The DNS is better considered if it refers various domains and different registrars. It is bad if it hosts porn sites, sites of spams, domains containing commercial words.
The PakeRank of a page depends on the domain and its hosting.

Previous ranks

The previous ranks are taken into account. The number of positions which a document gains in a given time modifies its score. However if a rank remains high whereas the positions tend to change with time on a subject, that indicates a commercial topic and a stronger probability of spam.
If the number of selections for a page tends to increase, or if the selections are more frequent, the page will have a better score.
The engine takes in account spike in the rank of documents, typically meaning for spam. To make the difference, various factors are taken into account. A document evoked in news for example, is not a spam.
Contrary, a sudden fall of the rank of a document indicates that it is staled.
In conclusion, the evolution of the rank of a document influences its score and its future rank.

Bookmarks

The bookmarks and other data of this type influence the PageRank of a document. The fact of being added or of being removed of this type of list is taken into account. The fact that one often select the document in the list influences too.
Memory cache, temporary directories are taken into account, as well as cookies.
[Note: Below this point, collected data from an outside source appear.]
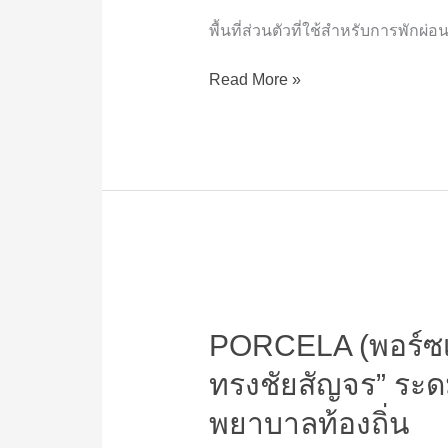
ห้อง
นอน
พื้นที่ส่วนตัวที่ใช้สำหรับการพักผ่อน
ยอด
นิยม
Read More »
แบบ
ไหน
ตอบ
โจทย์
ที่สุด?
PORCELA
(พอร์ซ
PORCELA (พอร์ซเซล
เซ
ล่า)
ทรงชัยสัญจร” ระดม
ร่วม
ส่ง
พยาบาลท้องถิ่น
ต่อ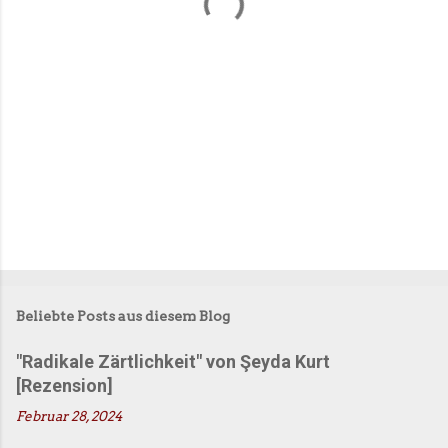
a
r
e
Beliebte Posts aus diesem Blog
"Radikale Zärtlichkeit" von Şeyda Kurt
[Rezension]
Februar 28, 2024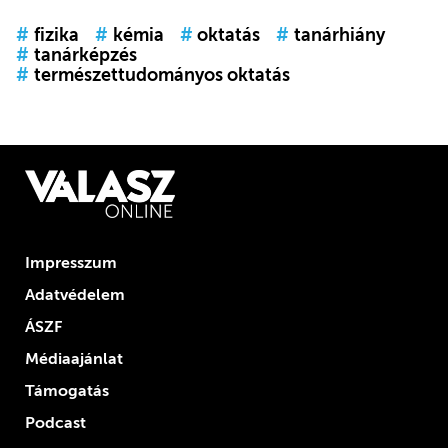
#
fizika
#
kémia
#
oktatás
#
tanárhiány
#
tanárképzés
#
természettudományos oktatás
Impresszum
Adatvédelem
ÁSZF
Médiaajánlat
Támogatás
Podcast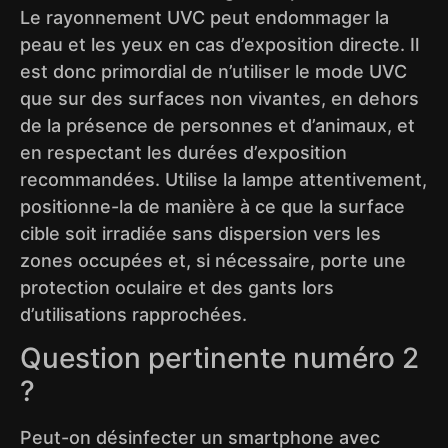
Le rayonnement UVC peut endommager la
peau et les yeux en cas d’exposition directe. Il
est donc primordial de n’utiliser le mode UVC
que sur des surfaces non vivantes, en dehors
de la présence de personnes et d’animaux, et
en respectant les durées d’exposition
recommandées. Utilise la lampe attentivement,
positionne-la de manière à ce que la surface
cible soit irradiée sans dispersion vers les
zones occupées et, si nécessaire, porte une
protection oculaire et des gants lors
d’utilisations rapprochées.
Question pertinente numéro 2
?
Peut-on désinfecter un smartphone avec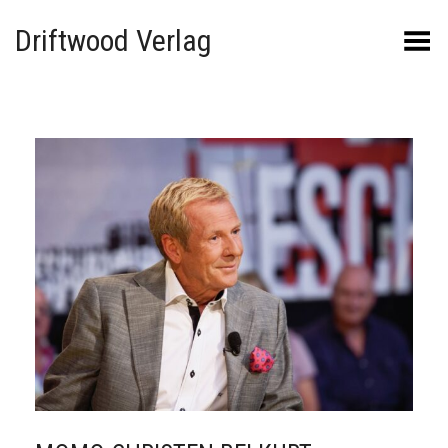
Driftwood Verlag
Menü umschalten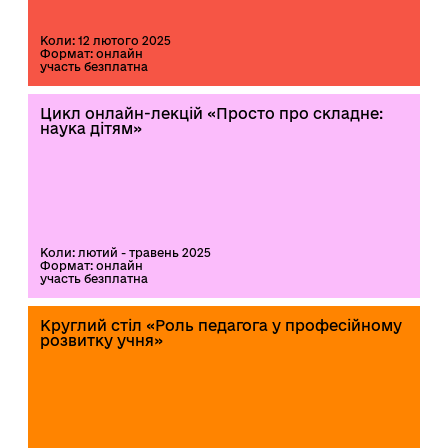
Коли: 12 лютого 2025
Формат: онлайн
участь безплатна
Цикл онлайн-лекцій «Просто про складне:
наука дітям»
Коли: лютий - травень 2025
Формат: онлайн
участь безплатна
Круглий стіл «Роль педагога у професійному
розвитку учня»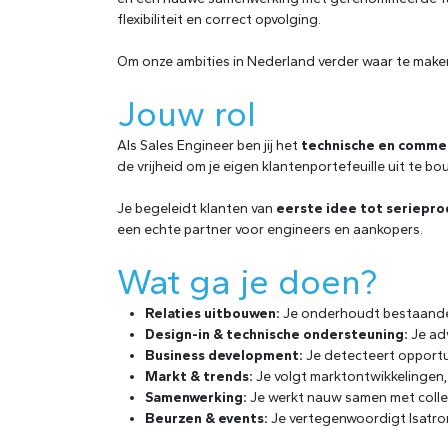
flexibiliteit en correct opvolging.
Om onze ambities in Nederland verder waar te make
Jouw rol
Als Sales Engineer ben jij het
technische en comme
de vrijheid om je eigen klantenportefeuille uit te bo
Je begeleidt klanten van
eerste idee tot seriepro
een echte partner voor engineers en aankopers.
Wat ga je doen?
Relaties uitbouwen:
Je onderhoudt bestaande 
Design-in & technische ondersteuning:
Je adv
Business development:
Je detecteert opportun
Markt & trends:
Je volgt marktontwikkelingen, 
Samenwerking:
Je werkt nauw samen met colleg
Beurzen & events:
Je vertegenwoordigt Isatro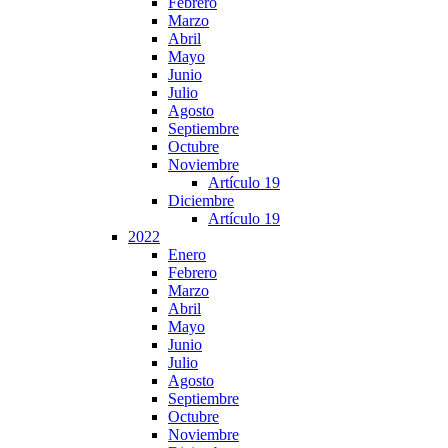
Febrero
Marzo
Abril
Mayo
Junio
Julio
Agosto
Septiembre
Octubre
Noviembre
Artículo 19
Diciembre
Artículo 19
2022
Enero
Febrero
Marzo
Abril
Mayo
Junio
Julio
Agosto
Septiembre
Octubre
Noviembre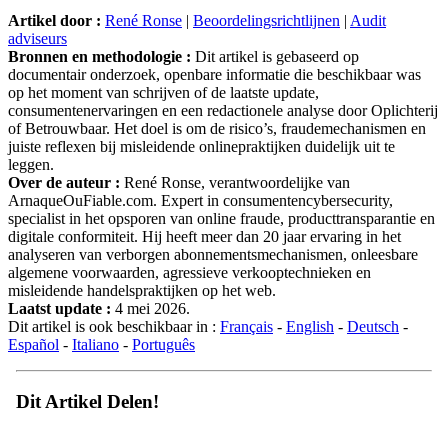
Artikel door :
René Ronse
|
Beoordelingsrichtlijnen
|
Audit
adviseurs
Bronnen en methodologie :
Dit artikel is gebaseerd op
documentair onderzoek, openbare informatie die beschikbaar was
op het moment van schrijven of de laatste update,
consumentenervaringen en een redactionele analyse door Oplichterij
of Betrouwbaar. Het doel is om de risico’s, fraudemechanismen en
juiste reflexen bij misleidende onlinepraktijken duidelijk uit te
leggen.
Over de auteur :
René Ronse, verantwoordelijke van
ArnaqueOuFiable.com. Expert in consumentencybersecurity,
specialist in het opsporen van online fraude, producttransparantie en
digitale conformiteit. Hij heeft meer dan 20 jaar ervaring in het
analyseren van verborgen abonnementsmechanismen, onleesbare
algemene voorwaarden, agressieve verkooptechnieken en
misleidende handelspraktijken op het web.
Laatst update :
4 mei 2026.
Dit artikel is ook beschikbaar in :
Français
-
English
-
Deutsch
-
Español
-
Italiano
-
Português
Dit Artikel Delen!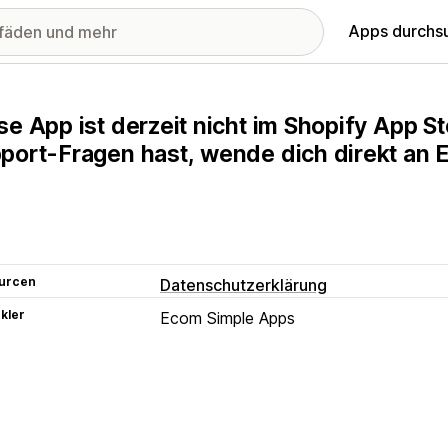
Apps durchs
se App ist derzeit nicht im Shopify App 
port-Fragen hast, wende dich direkt an 
urcen
Datenschutzerklärung
kler
Ecom Simple Apps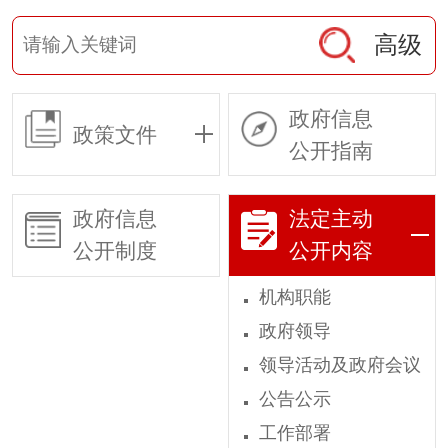
高级
政府信息
政策文件
公开指南
政府信息
法定主动
公开制度
公开内容
机构职能
政府领导
领导活动及政府会议
公告公示
工作部署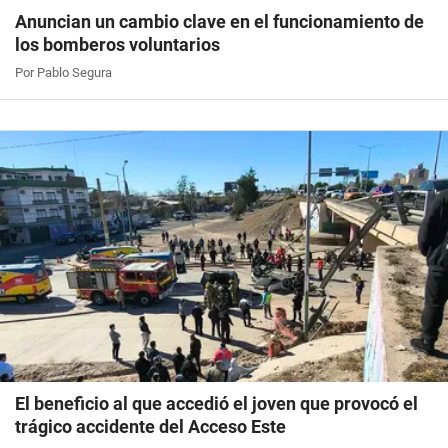
Anuncian un cambio clave en el funcionamiento de
los bomberos voluntarios
Por Pablo Segura
El beneficio al que accedió el joven que provocó el
trágico accidente del Acceso Este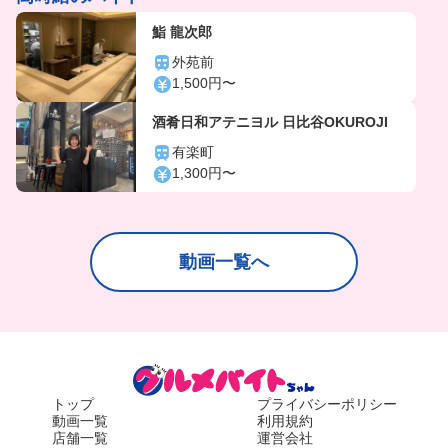
鮨 龍次郎
外苑前
1,500円〜
酒肴日和アテニヨル 日比谷OKUROJI
有楽町
1,300円〜
動画一覧へ
トップ
プライバシーポリシー
動画一覧
利用規約
店舗一覧
運営会社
All that indicates if a document is consulted or if net surfers ignores it.

Unique words and anchors

The frequency of a single word or a sentence in anchors is taken into account in relation to the links to the linked page.
If anchors are suspect, in particular because there are many occurrence of unique words in different documents, that will have an impact on the score of these documents and those which link them.

Unrelated links

Unrelated backlinks and outgoing unrelated links are an indicator of spam and cause a drop in the PakeRank of the page.

Topic of the page

It is used to determine its PakeRank.
The topic of a page is determinated from rare words, the URL, the synopsis, the contents, etc.
If the topic of a set of documents changes, that indicates a new owner or a different topic for the site and all information on the page become out-of-date. Or that means that the page is used to make spam.